WVU women got game: Mountaineers 10-0 after defeating Wright State
West Virginia University’s JJ Quinerly drives to the basket during the Mountaineers’ game against Wright State on Monday in Morgantown. Photo courtesy of BlueGoldNews.com
MORGANTOWN — It was one of those days when nothing was right for your team, as West Virginia’s women’s basketball learned on Monday.
A day earlier, in his pre-bowl game press conference, football coach Neal Brown had talked about how things go on a rhythm for a sports team and they are comfortable with it. You practice at a certain time, you eat a certain, you work out at a certain time.
Familiarity doesn’t breed contempt in athletics, it builds confidence.
Then along comes a Monday like the one WVU’s women faced. First off, it was a morning game, Education Day, they called it and the crowd of 7,535 fans were mostly screeching school children, filling the Coliseum with a different sound than is normal.
“It was loud, kind of crazy loud at times, but it was fun,” WVU coach Mark Kellogg admitted. “It was a great environment.”
That was not the only thing weird.
“The whole day was weird. Everything about it was weird. From the early start, we didn’t have an early shootaround, we didn’t have a pregame meal. It felt weird. The whole game felt weird. I was searching like heck for anything that would work,” Kellogg said.
“I’m still evaluating this one in my mind as a coach to try and figure out if there was anything I could have done as a coach to do a better job or more to help the group because we just weren’t great today. But I’d rather win and figure out I have to get better than take a loss and have to figure out how to get better.”
The opponent, Wright State of Dayton, wasn’t the kind of team that was supposed to offer much competition. WVU was unbeaten, looking for its 10th straight, ranked No. 21 in the NCAA’s NET and hoping to crack the Top 25 of traditional polls on this day (didn’t happen, BTW).
Figured to be an easy win against a team that had played one Top 25 team, Michigan State and had lost by 44 points.
But, it turned out, that all the factors around the game converged into a storm of trouble for the Mountaineers, who fell behind early, couldn’t shake out of it before halftime, led for only eight minutes in the game but, when the Mountaineer’s musket went off, they escaped with a 77-72 victory.

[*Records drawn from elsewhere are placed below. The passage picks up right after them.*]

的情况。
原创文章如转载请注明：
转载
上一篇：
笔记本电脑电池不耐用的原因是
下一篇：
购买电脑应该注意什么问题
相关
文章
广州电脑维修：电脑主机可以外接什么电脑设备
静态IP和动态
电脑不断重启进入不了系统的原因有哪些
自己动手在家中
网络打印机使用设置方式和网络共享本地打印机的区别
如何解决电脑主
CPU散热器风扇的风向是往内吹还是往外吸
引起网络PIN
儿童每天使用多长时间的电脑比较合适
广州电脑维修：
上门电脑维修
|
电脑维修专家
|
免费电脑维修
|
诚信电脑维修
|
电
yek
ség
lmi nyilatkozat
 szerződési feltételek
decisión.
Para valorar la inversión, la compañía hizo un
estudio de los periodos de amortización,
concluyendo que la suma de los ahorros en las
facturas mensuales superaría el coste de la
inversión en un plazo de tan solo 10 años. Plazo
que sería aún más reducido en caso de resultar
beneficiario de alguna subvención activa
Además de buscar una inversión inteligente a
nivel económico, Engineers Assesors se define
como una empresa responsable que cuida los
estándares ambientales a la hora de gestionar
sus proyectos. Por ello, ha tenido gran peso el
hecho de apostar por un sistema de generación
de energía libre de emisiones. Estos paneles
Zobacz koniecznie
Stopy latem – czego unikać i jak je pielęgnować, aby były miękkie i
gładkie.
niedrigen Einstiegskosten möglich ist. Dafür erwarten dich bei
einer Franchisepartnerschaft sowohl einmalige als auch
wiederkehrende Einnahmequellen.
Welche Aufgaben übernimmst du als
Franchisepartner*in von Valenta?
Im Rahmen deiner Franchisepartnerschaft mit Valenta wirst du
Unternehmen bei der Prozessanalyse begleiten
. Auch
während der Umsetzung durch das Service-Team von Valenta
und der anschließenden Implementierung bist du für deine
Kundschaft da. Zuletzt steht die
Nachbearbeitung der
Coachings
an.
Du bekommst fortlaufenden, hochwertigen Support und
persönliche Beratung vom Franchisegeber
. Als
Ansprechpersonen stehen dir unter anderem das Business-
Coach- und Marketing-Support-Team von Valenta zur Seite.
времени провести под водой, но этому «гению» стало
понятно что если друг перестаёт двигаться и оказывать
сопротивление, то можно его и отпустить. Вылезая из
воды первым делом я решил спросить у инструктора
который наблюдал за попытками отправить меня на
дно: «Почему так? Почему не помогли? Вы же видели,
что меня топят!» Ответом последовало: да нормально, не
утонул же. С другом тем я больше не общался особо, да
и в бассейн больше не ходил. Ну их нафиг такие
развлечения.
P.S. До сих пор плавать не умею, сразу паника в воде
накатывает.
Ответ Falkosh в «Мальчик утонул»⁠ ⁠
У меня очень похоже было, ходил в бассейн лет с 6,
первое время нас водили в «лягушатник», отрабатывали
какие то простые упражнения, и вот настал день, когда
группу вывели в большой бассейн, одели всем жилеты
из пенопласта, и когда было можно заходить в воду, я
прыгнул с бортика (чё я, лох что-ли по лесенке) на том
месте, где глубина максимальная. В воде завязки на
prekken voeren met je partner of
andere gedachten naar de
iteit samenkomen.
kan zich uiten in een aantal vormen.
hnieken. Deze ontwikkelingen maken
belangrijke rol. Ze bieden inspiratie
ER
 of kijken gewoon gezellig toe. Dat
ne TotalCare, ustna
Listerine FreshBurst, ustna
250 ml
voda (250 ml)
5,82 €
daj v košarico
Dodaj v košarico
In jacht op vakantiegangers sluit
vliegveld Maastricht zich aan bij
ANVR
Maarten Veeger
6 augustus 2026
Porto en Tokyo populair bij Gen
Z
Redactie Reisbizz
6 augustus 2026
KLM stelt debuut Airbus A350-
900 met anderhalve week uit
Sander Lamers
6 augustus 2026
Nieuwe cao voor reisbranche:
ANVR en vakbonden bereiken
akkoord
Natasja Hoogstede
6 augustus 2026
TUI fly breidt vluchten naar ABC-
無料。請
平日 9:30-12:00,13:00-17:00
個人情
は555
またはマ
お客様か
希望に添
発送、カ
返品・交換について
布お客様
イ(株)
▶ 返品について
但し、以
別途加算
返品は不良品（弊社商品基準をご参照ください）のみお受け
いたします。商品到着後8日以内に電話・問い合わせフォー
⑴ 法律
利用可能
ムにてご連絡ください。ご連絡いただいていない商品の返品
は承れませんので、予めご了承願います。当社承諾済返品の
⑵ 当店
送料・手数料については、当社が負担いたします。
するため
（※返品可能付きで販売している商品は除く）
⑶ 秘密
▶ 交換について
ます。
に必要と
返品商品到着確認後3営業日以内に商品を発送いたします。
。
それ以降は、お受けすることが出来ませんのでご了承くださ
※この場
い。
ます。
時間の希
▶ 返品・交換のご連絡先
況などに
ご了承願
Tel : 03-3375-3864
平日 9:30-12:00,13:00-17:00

They had to do it the hard way, including playing the last four minutes without their star, JJ Quinerly, who somehow managed a career-high 39 points before fouling out, leaving her team to adjust down the stretch.
Incredibly, Quinerly wasn’t the high scorer on the floor for the game, scoring honors going to Alexis Hutchinson, who notched her own career-high 37 points on a dazzling display of shot making from up close and from afar.
“The Hutchinson kid was phenomenal. I don’t know if anyone has ever scored 37 against one of our teams. We threw a lot at her and nothing seemed to work. We tried to tire her out. We tried to eliminate her because she was the head of the snake the way that game was going,” Kellogg said.
She made it so difficult that with 7:35 left Kellogg had to call a timeout with his team trailing, 60-55, not so much for strategy as for attitude adjustment.
His talk to his ladies was about toughness, mental toughness, about finding that something extra great teams find down the stretch.
“They’re tired,” he said into an open TV microphone. “They have to be more tired than you are.”
And after the game, when asked the gist of that timeout, he described it thusly:
“I told them show me your guts. You have to gut this thing out. It’s not going to be pretty. It’s not going to be beautiful basketball. Just have some guts about you and figure out how to get this done, which, of course, we did,” Kellogg said.
“They had more toughness than us early,” said Jordan Harrison, the guard who had 18 points. “They were trying to do us, more than us.”
With Quinerly out, WVU began going inside, which was supposed to be the plan from the start and, in the end, the Mountaineers survived their first real scare of the season.